GLOBAL - Hedge funds have little knowledge of the definitions of environmental, social and governance (ESG) beyond conflation, according to a study of ESG investment metrics by Lisbon-based Probus Sigma environmental investment research.

They confuse objectively based ESG metrics with socially responsible investment (SRI) and in some cases corporate social responsibility (CSR), the report revealed.

However, it says this is understandable in light of the SRI ratings industry's claims that ESG and SRI are one and the same.

The study adds: "Within the SRI ratings world, we see a repeat of the circularity that caused the sub-prime disaster - the rankings depend upon the ratings and the ratings depend upon fee income."

The report suggests that hedge funds that understand the real metrics of sustainability could take the lead in driving the sustainability agenda simply by obtaining a better grasp of what provably constitutes sustainable investment based on verifiable, objective risk metrics.

This would lower the investment risk and provide the much-needed next generation of sustainable investment, which firmly addresses carbon offset.

The report says: "The SRI Industry is notorious for developing what financial academia terms as pseudo metrics based entirely upon several hundreds of differing self-serving methodologies, which themselves are based on self-reported corporate information which is over a year old when published."

And much of the environmental reporting data released by some of the world's biggest companies is incomplete, inaccurate or deliberately distorted, according to a review of more than 4,000 CSR reports carried out by researchers from Leeds University in the UK and Euromed Management School in France.

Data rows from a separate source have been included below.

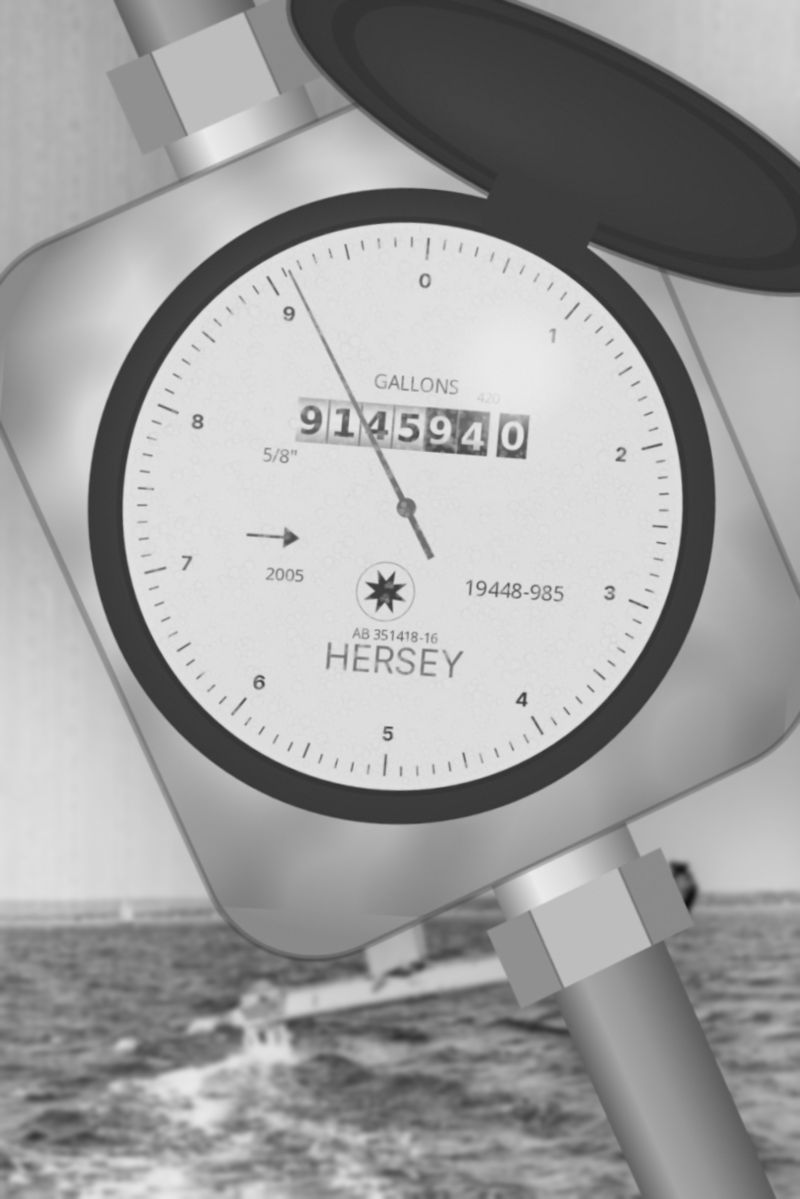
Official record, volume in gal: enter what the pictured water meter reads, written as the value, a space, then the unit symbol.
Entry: 9145939.1 gal
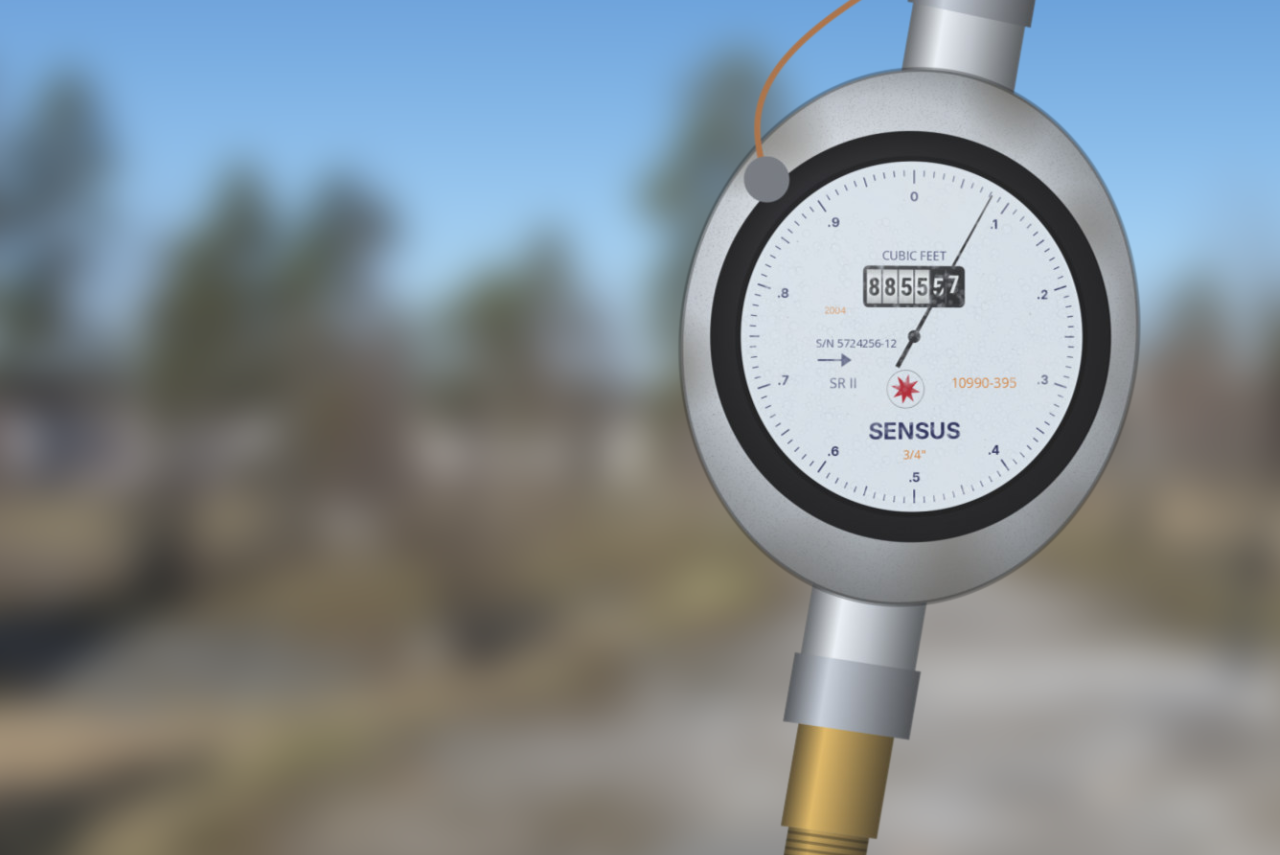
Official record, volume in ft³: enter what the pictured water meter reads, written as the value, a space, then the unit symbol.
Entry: 885557.08 ft³
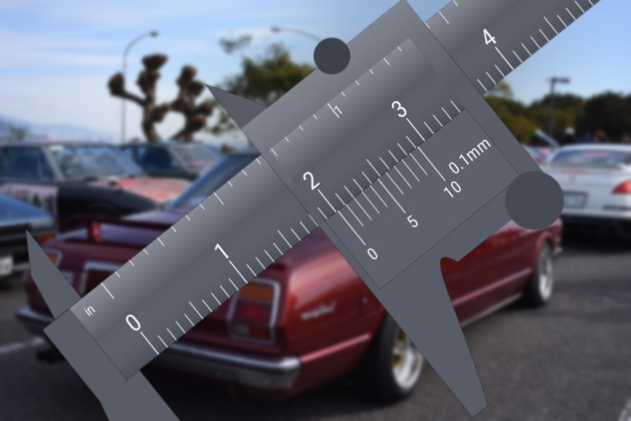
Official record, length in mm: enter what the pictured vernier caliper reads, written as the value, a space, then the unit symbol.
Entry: 20.2 mm
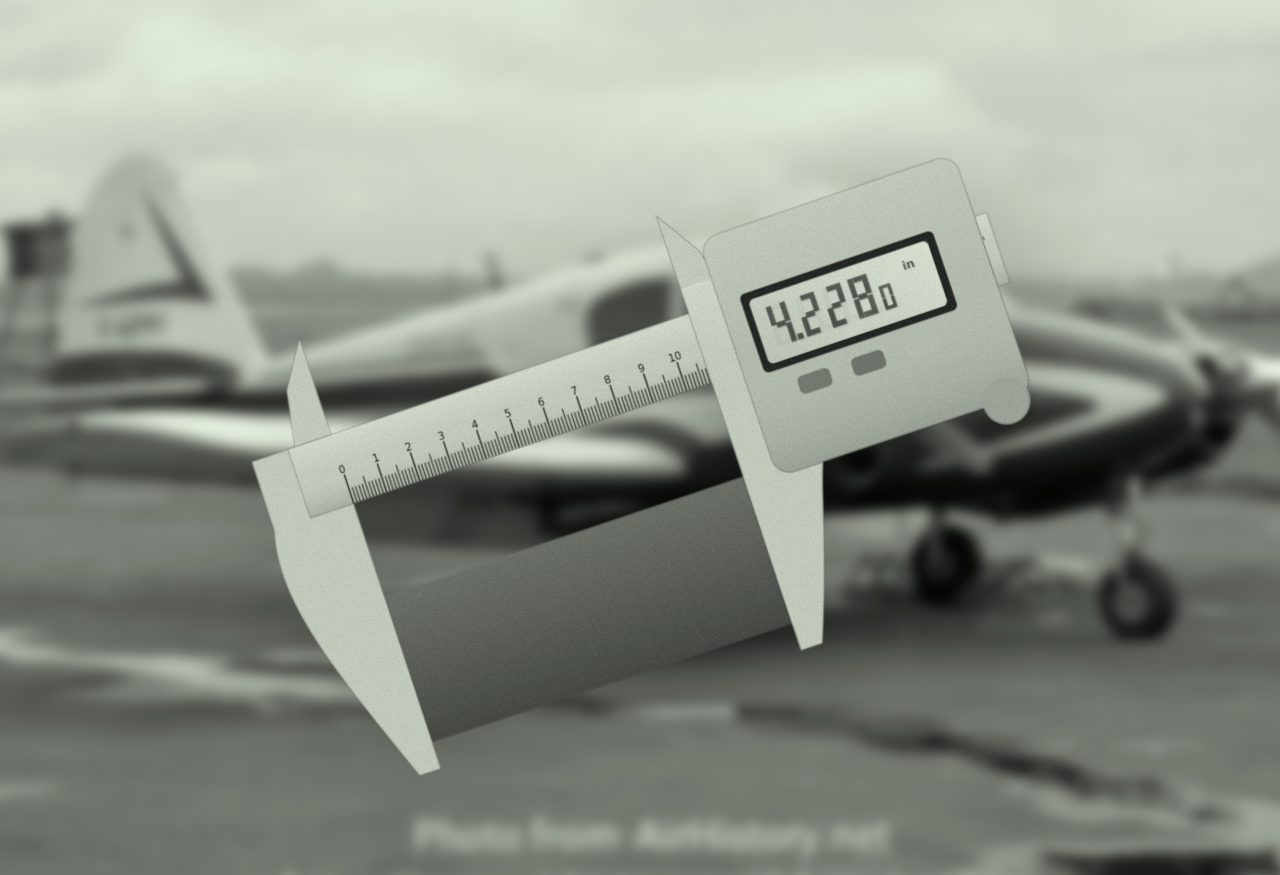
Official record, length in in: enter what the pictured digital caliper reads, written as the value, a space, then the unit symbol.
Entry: 4.2280 in
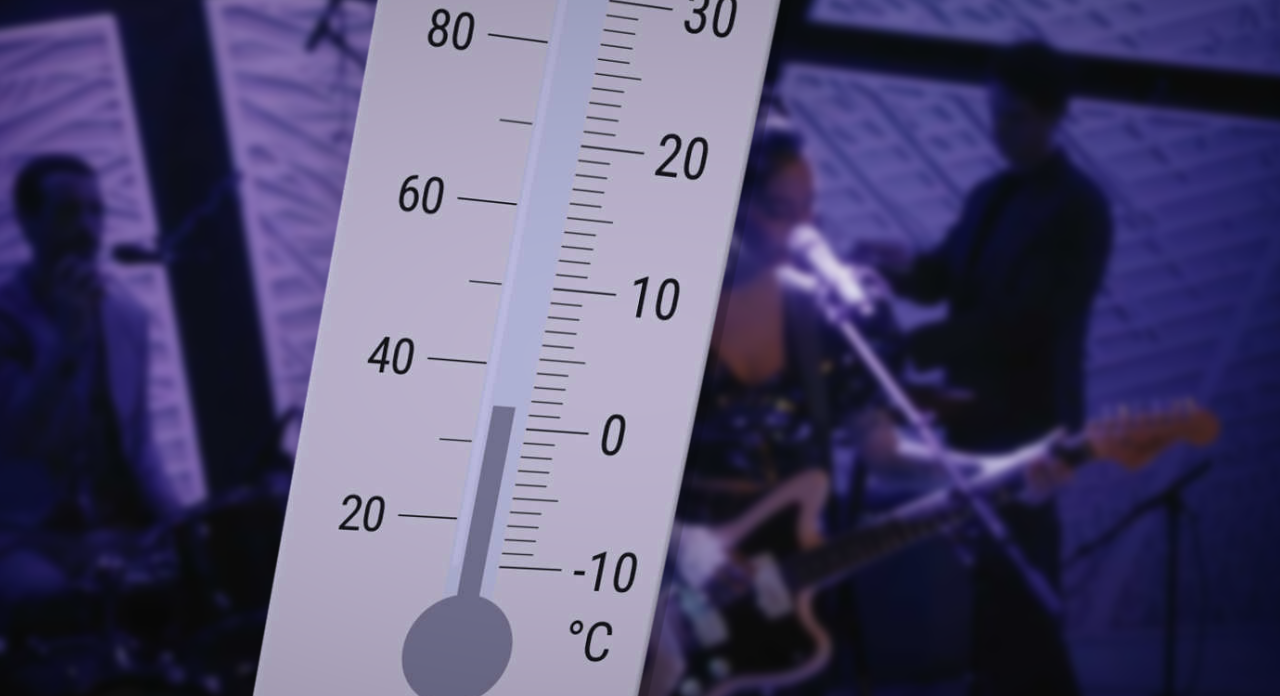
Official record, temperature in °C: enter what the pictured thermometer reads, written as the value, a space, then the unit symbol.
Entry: 1.5 °C
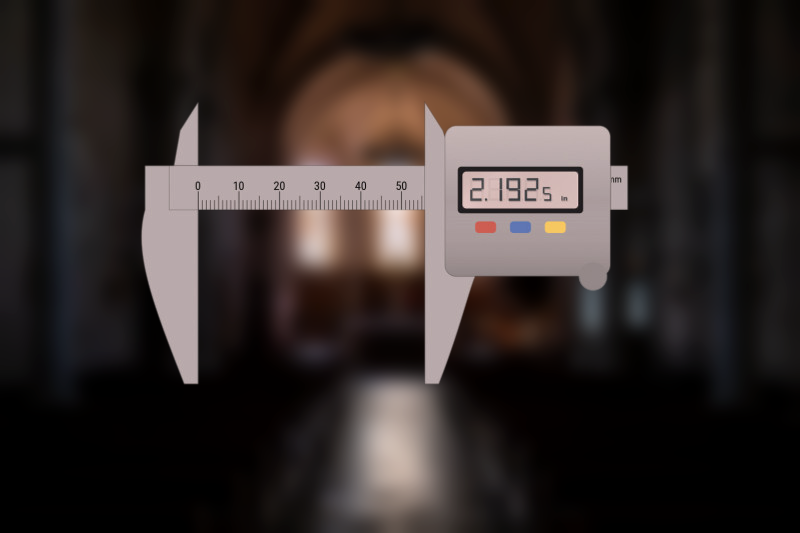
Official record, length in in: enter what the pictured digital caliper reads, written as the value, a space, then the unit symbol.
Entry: 2.1925 in
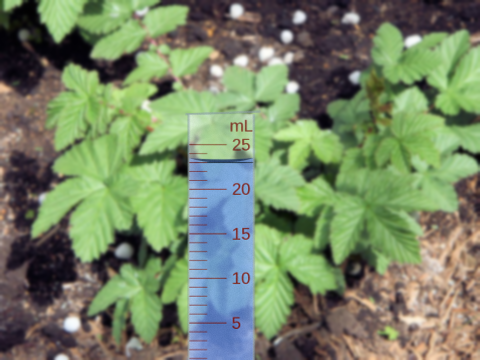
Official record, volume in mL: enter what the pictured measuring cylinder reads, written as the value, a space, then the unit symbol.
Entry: 23 mL
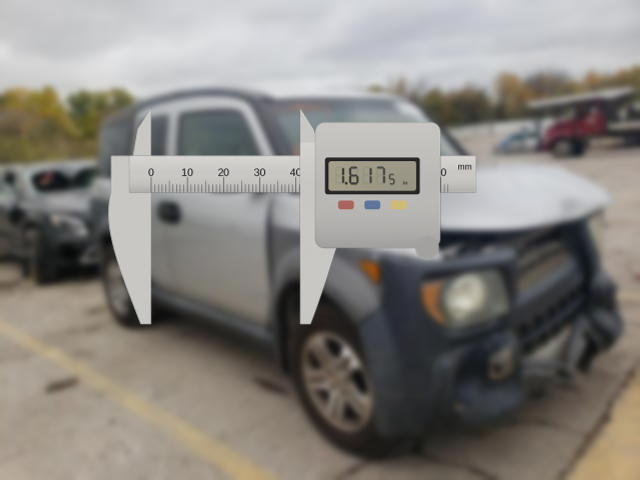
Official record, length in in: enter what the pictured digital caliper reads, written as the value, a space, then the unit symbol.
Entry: 1.6175 in
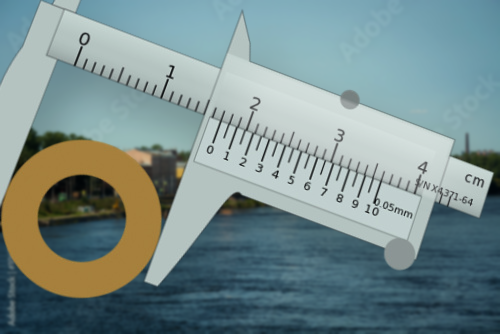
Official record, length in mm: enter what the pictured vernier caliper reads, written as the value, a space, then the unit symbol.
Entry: 17.0 mm
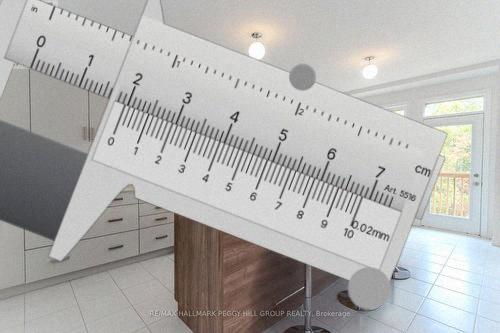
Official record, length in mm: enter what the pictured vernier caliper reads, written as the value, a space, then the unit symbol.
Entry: 19.5 mm
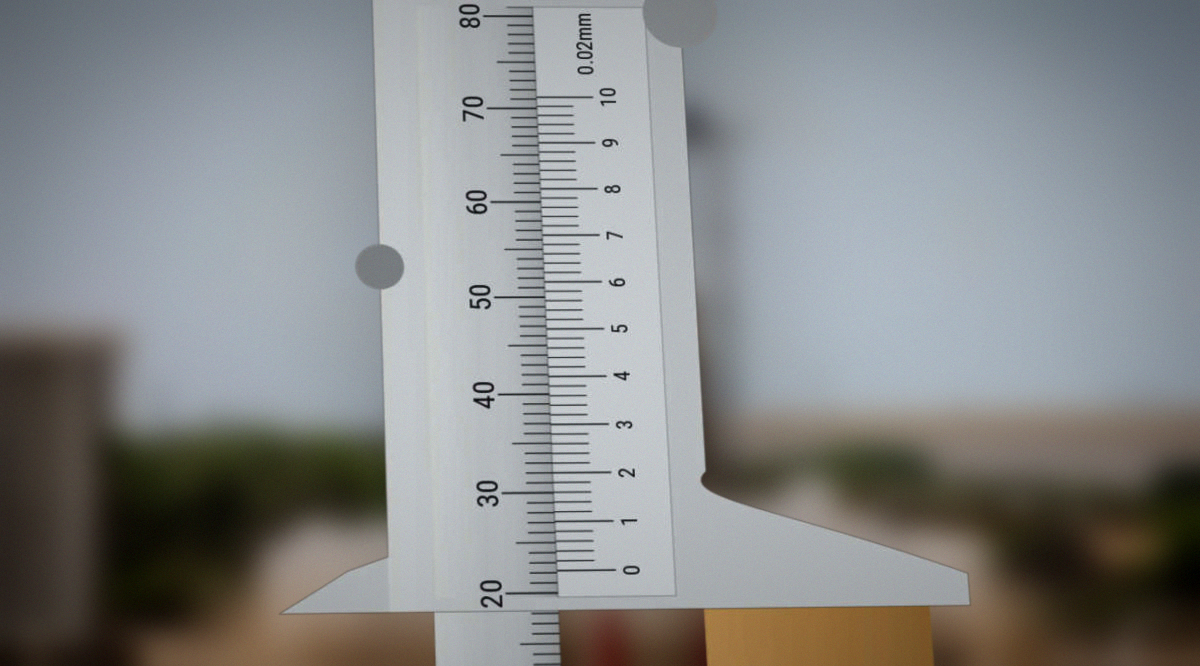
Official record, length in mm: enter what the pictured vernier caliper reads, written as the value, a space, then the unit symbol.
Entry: 22.2 mm
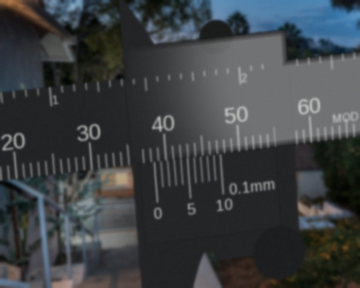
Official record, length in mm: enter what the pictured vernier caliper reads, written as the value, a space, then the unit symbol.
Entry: 38.4 mm
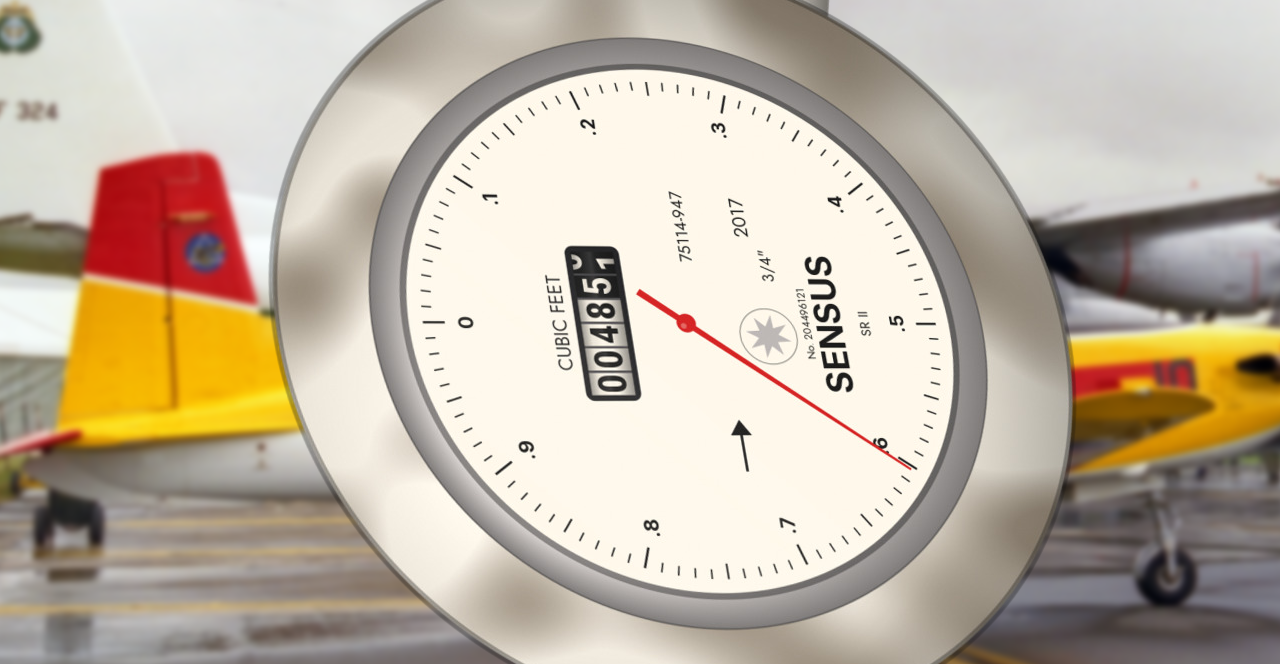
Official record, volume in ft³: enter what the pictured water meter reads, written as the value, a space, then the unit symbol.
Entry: 4850.60 ft³
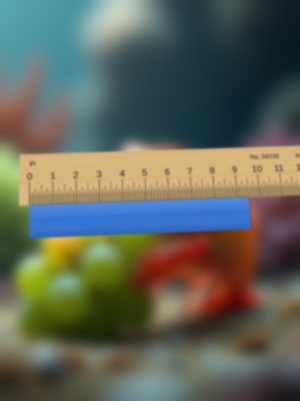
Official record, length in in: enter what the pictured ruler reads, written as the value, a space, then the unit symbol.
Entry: 9.5 in
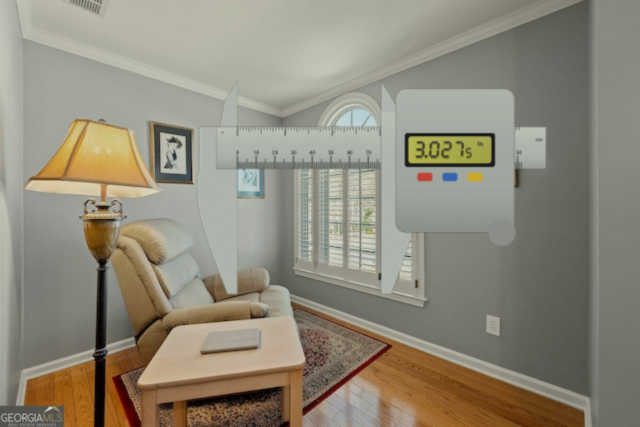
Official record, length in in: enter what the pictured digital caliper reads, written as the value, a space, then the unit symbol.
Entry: 3.0275 in
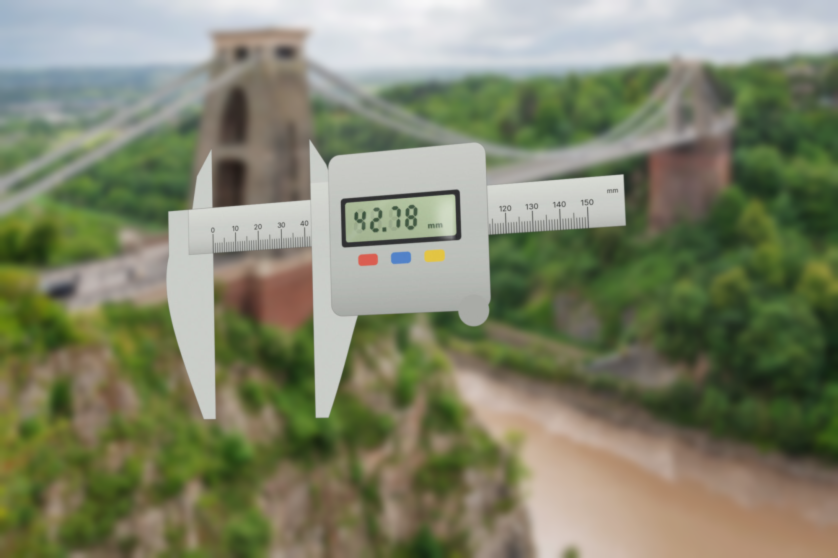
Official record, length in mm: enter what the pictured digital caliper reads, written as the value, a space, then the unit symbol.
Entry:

Ralf Barkemeyer, a lecturer in CSR at Leeds and one of the team leaders, said: "The quality of environmental data in sustainability reports remains appalling at times, even today.

"In financial reporting, to leave out an undisclosed part of the company in the calculation of profits would be a scandal. In sustainability reporting, it is common practice."

Currently, all conservation and sustainable management of natural resources such as timber, marine and air rely upon private standards as measures of their sustainability.

While seemingly compliant with important ISO standards and making claims of robustness and rigour, these pseudo standards are not compliant and do not have even some of the basic entry-level checks and balances in place to be implemented as investment benchmarks, according to Probus Sigma.

In the case of voluntary carbon offset standards, the firm concluded, following a five-year-study, that these private standards lack any investment-grade rigour of process, operate in an entirely unregulated environment and merely provide a mechanism whereby the more unscrupulous may trade in carbon offset.

"Surely," the report says, "the time has come when the investment markets, especially hedge funds, need to understand what sustainability is and what it is not.

"Sustainable investment is not and never has been SRI or CSR-based - these pseudo environmental and social metrics just add substantial portfolio risk.

"Sustainability as defined by the original 1987 Bruntland Report has just three pillars - people, planet and profit.

"Sustainability in terms of a company's activities, measures the impact upon the environment and human kind related to the manufacturing process - it does not in any way seek to make moral judgments in terms of what product is produced.

"In other words, sustainability seeks to measure the process and not the product."